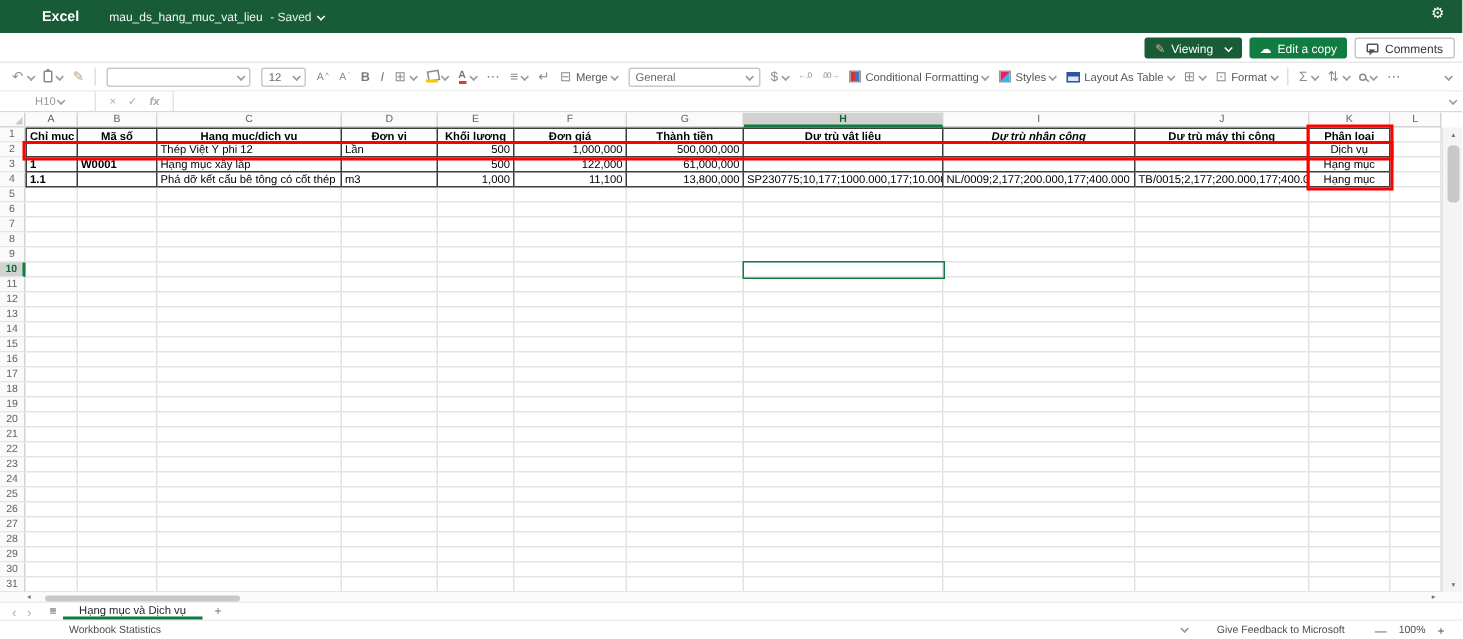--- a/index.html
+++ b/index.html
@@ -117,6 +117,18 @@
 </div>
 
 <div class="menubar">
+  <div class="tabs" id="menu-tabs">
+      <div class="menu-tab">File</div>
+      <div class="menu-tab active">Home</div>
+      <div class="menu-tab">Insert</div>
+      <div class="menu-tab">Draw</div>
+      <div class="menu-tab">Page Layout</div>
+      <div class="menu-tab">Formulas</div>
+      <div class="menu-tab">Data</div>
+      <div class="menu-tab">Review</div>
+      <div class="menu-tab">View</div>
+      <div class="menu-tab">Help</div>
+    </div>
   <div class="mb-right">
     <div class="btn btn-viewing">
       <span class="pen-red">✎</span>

○ ○ ○

#### ABOUT THIS TASK
Keep every word of the material exactly as given. Drop the pictures.

#### ANSWER TO THIS TASK
--- a/index.html
+++ b/index.html
@@ -117,6 +117,18 @@
 </div>
 
 <div class="menubar">
+  <div class="tabs" id="menu-tabs">
+      <div class="menu-tab">File</div>
+      <div class="menu-tab active">Home</div>
+      <div class="menu-tab">Insert</div>
+      <div class="menu-tab">Draw</div>
+      <div class="menu-tab">Page Layout</div>
+      <div class="menu-tab">Formulas</div>
+      <div class="menu-tab">Data</div>
+      <div class="menu-tab">Review</div>
+      <div class="menu-tab">View</div>
+      <div class="menu-tab">Help</div>
+    </div>
   <div class="mb-right">
     <div class="btn btn-viewing">
       <span class="pen-red">✎</span>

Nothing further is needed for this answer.